Housing plans spur Gorham neighbors' concerns


The Gorham Planning Board on Monday discussed a number of proposed residential developments.

GORHAM — With the town grappling with growth, the Planning Board Monday discussed requests for 165 additional housing units, including a pre-application discussion for a high-density subdivision off South Street.

Chase Custom Homes is seeking permission to develop 121 lots on 103 acres in Sawyer Estates off South Street, but no development plans had been submitted to the Planning Department this week. While Monday’s official discussion focused on extension of sidewalks for that project, some residents aired concerns about the overall impact of the proposed development on their neighborhood.

Allyson Lowell of Crestwood Drive handed a lengthy letter to planners and spoke from the public podium about the Chase proposal. “It will change the character of our neighborhood,” said Lowell, a member of a newly formed citizens group, Gorham Residents for Responsible Growth. At a Town Council meeting Tuesday, Lowell asked for a six-month moratorium on growth.

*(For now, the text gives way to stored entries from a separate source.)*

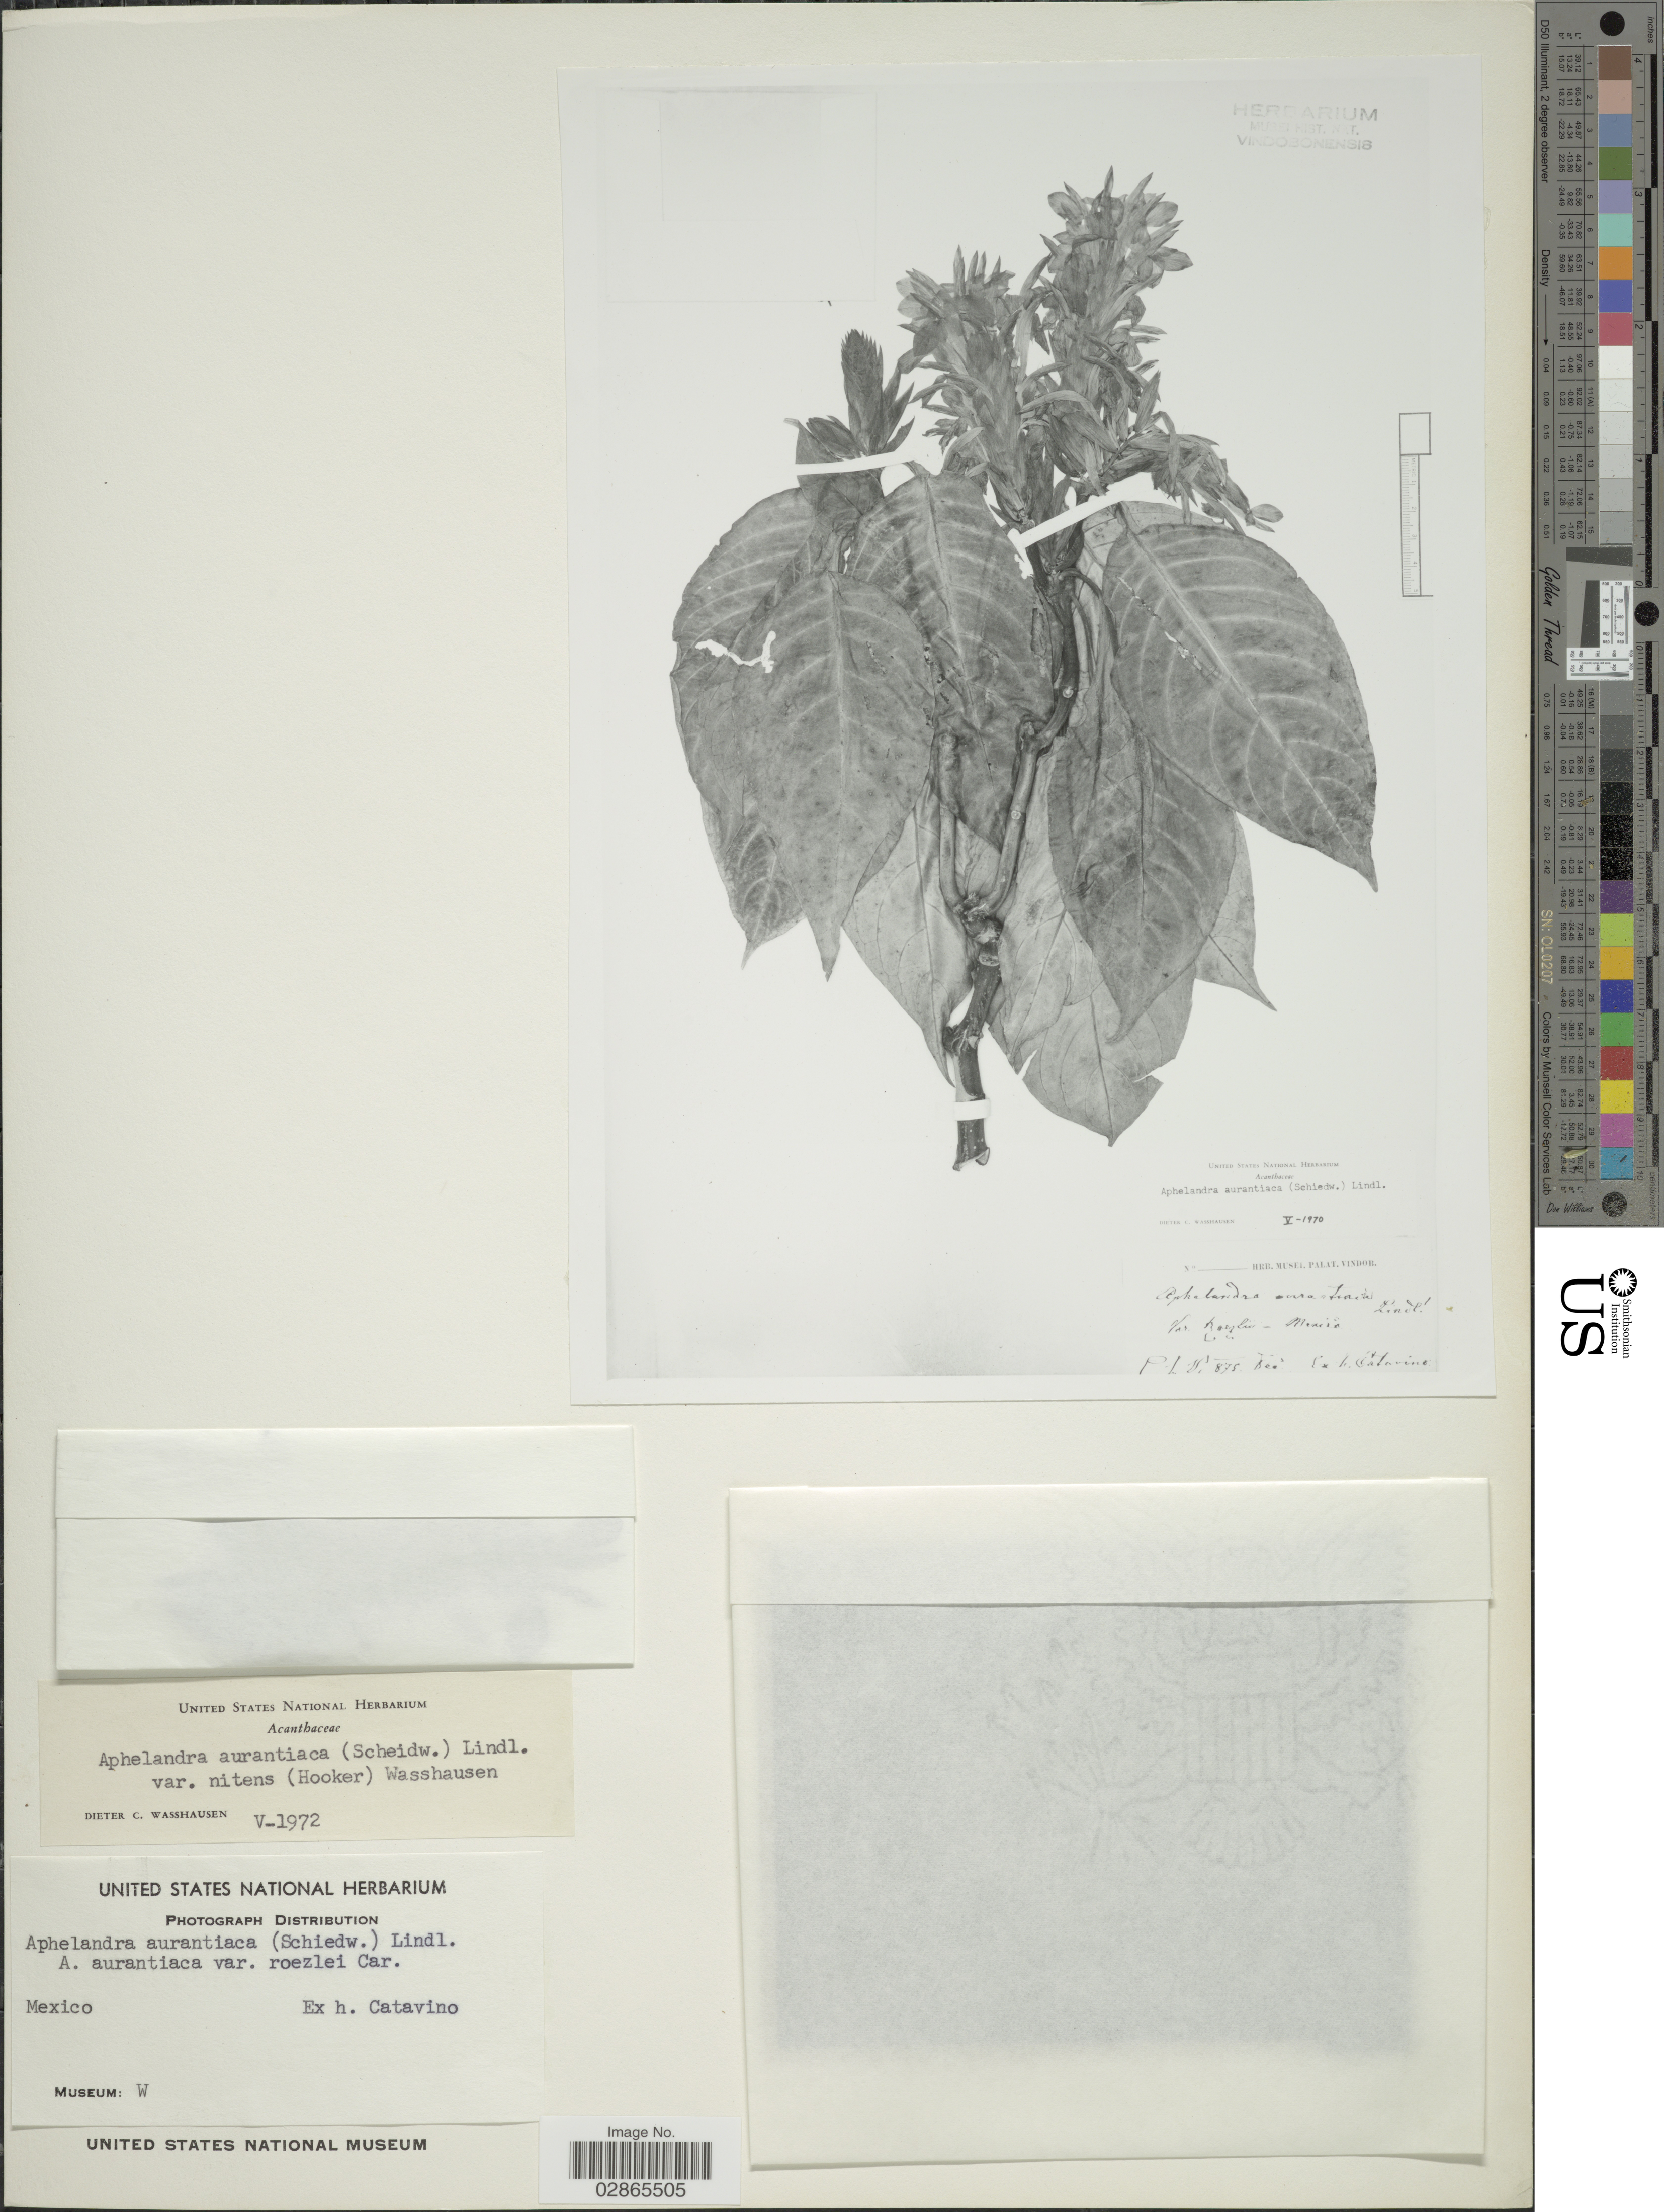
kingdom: Plantae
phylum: Tracheophyta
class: Magnoliopsida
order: Lamiales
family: Acanthaceae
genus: Aphelandra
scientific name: Aphelandra aurantiaca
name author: (Scheidw.) Lindl.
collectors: ex h. Catavino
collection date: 1972-05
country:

Lowell’s concerns in her letter included impact on wildlife, privacy, safety of children, traffic and “overburdened” schools.

“Our schools and infrastructure are not prepared for the kind of growth Chase Custom Homes is proposing,” Lowell said in her letter.

Planning Board member Lee Pratt said the development has the potential of adding 242 school children, and resident Gary Wane of Crestwood Drive said those students would attend Village School. According to School Superintendent Heather Perry earlier this year, the elementary school has a capacity for 415 students and enrollment hit 435 last year with 466 students expected this year.

But Planning Board member George Fox said the panel cannot address schools or traffic on South Street.

Planning Board Chairman Edward Zelmanow said the town’s comprehensive plan has identified the area for high density growth. “We want to manage growth,” Zelmanow said. “We can’t stop it.”

No vote was taken Monday.

In other action, an amendment proposed by Bramblewood LLC to the Glenwater Subdivision off Grove Street that would increase the number of dwelling units in Cottage Court from 10 to 18 was tabled after the board learned of a town neighbor notification glitch.

In a large turnout of neighbors, one resident said she didn’t know about the expansion proposal until Saturday.

Penny Howard of Grove Street asked to have the item removed from a consent agenda and opened up for more discussion. The Planning Board re-opened a public hearing.

After some discussion that included the impact of the proposed expansion on property values and traffic, abutter Robert Berks of Glenwood Avenue, pointing to notification issues, asked the Planning Board to table the matter.

“I’m shocked neighbors didn’t get adequate notification,” said developer Greg McCormack of Bramblewood.

The Planning Board on motion of member Molly Butler Bailey and seconded by Pratt voted 6-0 (Mike Richman absent) to table the request until September.

For a six-lot development, Harrison Lane, off Libby Avenue proposed by Robert Hamblen, the Planning Board granted a preliminary approval 6-0. The development would be served by public water and there was no public comment.

A pre-application discussion for a 16-unit condominium development at 136 South St., proposed by Plowman Development Group LLC drew neighborhood opposition although Town Planner Tom Poirier said no decision would come in Monday’s meeting. Concerns about that project included buffering, safety of children walking to schools, stormwater runoff water  and speeding on South Street.

Carolyn Dahms of Spruce Lane was concerned about wildlife and “crazy” traffic. “When is enough enough on South Street,” Dahms asked.

In another South Street proposal, the Planning Board tabled a pre-application discussion for Douglas Woods II, a 14-lot subdivision at 346 South St. proposed by Dana Lampron LLC. The proposal appears to hinge on approval of Douglas Woods I, proposed by developer Susan Duchaine of Design Dwellings.

Duchaine’s proposal was postponed last month when the Planning Board questioned whether the project would comply with the town’s comprehensive plan. The Planning Board likely will have its lawyer at its Sept. 17 meeting, when the discussion continues.

At  Tuesday’s Town Council meeting, Gorham Residents for Responsible Growth, aired concerns about the impact of rapid development in town. In requesting a development moratorium, Lowell said, “Developers are collecting millions on the backs of taxpayers,” Lowell said.

Her husband, William Messer, urged moderation in development.

The citizens group distributed flyers outlining its concerns that include public safety, affordable taxes, quality education, traffic management and responsive relationships with local government.

Resident Jim Means said he’s pleased to see citizens involved and urged them to run for office. “Talking to these people won’t do you a bit of good,” Means said publicly.

The group has a Facebook page and organizers say it has 200 followers. Ingrid Semle of Crestwood Drive, helped form the group. The movement is in its “infancy,” Semle said following Tuesday’s meeting.

But, Mederick Black of Mahlon Avenue, a resident for 53 years, praised the town’s comprehensive plan that he believes will work. “Gorham has been one of the fastest growing communities for decades,” Black said.